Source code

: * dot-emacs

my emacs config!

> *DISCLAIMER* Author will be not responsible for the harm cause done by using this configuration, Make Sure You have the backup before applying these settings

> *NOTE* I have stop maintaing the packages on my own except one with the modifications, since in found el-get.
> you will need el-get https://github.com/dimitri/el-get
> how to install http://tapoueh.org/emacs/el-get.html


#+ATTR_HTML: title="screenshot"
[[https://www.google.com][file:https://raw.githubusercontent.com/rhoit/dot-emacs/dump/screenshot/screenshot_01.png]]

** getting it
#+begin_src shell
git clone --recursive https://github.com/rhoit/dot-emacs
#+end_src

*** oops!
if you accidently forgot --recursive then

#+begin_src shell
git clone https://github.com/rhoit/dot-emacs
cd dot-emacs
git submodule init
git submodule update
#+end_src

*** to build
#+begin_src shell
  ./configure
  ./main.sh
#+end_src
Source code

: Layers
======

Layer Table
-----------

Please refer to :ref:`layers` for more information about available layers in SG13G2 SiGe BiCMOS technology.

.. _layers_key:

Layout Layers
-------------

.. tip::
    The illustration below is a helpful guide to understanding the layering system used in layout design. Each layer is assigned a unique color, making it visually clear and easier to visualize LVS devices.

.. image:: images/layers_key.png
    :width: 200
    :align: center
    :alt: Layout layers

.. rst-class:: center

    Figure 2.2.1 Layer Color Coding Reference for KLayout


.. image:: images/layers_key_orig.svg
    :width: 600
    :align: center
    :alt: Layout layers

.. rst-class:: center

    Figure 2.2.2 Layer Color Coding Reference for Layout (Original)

• **What is expected**: An exact copy of all the records above is the required answer.

• **Task solution**:
Source code

: * dot-emacs

my emacs config!

> *DISCLAIMER* Author will be not responsible for the harm cause done by using this configuration, Make Sure You have the backup before applying these settings

> *NOTE* I have stop maintaing the packages on my own except one with the modifications, since in found el-get.
> you will need el-get https://github.com/dimitri/el-get
> how to install http://tapoueh.org/emacs/el-get.html


#+ATTR_HTML: title="screenshot"
[[https://www.google.com][file:https://raw.githubusercontent.com/rhoit/dot-emacs/dump/screenshot/screenshot_01.png]]

** getting it
#+begin_src shell
git clone --recursive https://github.com/rhoit/dot-emacs
#+end_src

*** oops!
if you accidently forgot --recursive then

#+begin_src shell
git clone https://github.com/rhoit/dot-emacs
cd dot-emacs
git submodule init
git submodule update
#+end_src

*** to build
#+begin_src shell
  ./configure
  ./main.sh
#+end_src
Source code

: Layers
======

Layer Table
-----------

Please refer to :ref:`layers` for more information about available layers in SG13G2 SiGe BiCMOS technology.

.. _layers_key:

Layout Layers
-------------

.. tip::
    The illustration below is a helpful guide to understanding the layering system used in layout design. Each layer is assigned a unique color, making it visually clear and easier to visualize LVS devices.

.. image:: images/layers_key.png
    :width: 200
    :align: center
    :alt: Layout layers

.. rst-class:: center

    Figure 2.2.1 Layer Color Coding Reference for KLayout


.. image:: images/layers_key_orig.svg
    :width: 600
    :align: center
    :alt: Layout layers

.. rst-class:: center

    Figure 2.2.2 Layer Color Coding Reference for Layout (Original)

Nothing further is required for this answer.